About Mer.

The Jungle Poem.

On a visit to the jungle/zoo (kind of)

I wonder if, in the mundane of lunch breaks and star market coupons, people know the magnitude of their influence.

A couple of weeks ago, after debating whether I should bother after a long workday, I ended up attending a writing workshop. A free-write time for poetry, it was awesome. After ruining the sublime atmosphere the instructor had set by barging in late, I read a line from a poem that really touched my heart.

“Grace” by Joy Harjo, in which my favorite lines were;

The haunting voices of the starved and mutilated broke fences, crashed our thermostat dreams, and we couldn’t stand it one more time. So once again we lost a winter in stubborn memory, walked through cheap apartment walls, skated through fields of ghosts into a town that never wanted us, in the epic search for grace.

I’ve always loved the beauty of words, what new ones you can happen upon in a thesaurus and pretend you’ve known for years. But mostly, I enjoyed the vivid feeling of these lines, and it inspired my own during our free-write time.
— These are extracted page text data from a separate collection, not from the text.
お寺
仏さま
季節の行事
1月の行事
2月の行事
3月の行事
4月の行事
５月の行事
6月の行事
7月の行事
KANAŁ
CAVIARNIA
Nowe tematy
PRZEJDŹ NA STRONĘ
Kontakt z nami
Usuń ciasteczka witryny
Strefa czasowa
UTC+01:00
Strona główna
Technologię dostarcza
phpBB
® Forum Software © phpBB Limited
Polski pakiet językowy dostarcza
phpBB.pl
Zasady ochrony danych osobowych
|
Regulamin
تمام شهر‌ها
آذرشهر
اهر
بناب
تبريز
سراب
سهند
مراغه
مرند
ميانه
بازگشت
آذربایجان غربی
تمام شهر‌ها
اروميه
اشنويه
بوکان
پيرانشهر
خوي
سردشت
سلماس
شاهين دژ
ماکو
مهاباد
The Jungle poem was written for my loved one and their time in the steamy wilderness of Blanc which they endured.

………………………………………..

Recently, I have been thinking about the zoo and your unexpected trip there, especially since you have never been the spontaneous type.

The translucent snakes that wrapped around your body.

A blood thirsty cobra gripped your throat, and a garden snake at your nose that poisoned you with O2.

Their hisses were ominous but not like the slow, almost peaceful whispers of snakes on Nat geo or like tea kettles reaching climax.

More like a creeping whisper, to the pace of pre-war apartment buzzers or sympathy claps begging for early show endings.

I remember then how much you hated the zoo. Maybe scared you’d be a lost cry in the faux bird calls that filled that stale jungle.

Perhaps you felt pity for their encampment and after spending time with them realized you too felt like an exhibit.

I wish I could tell you that even if people saw your resemblance in the panther’s roars and your booming voice, they would never be an exhibition that could hold the uniqueness of your being.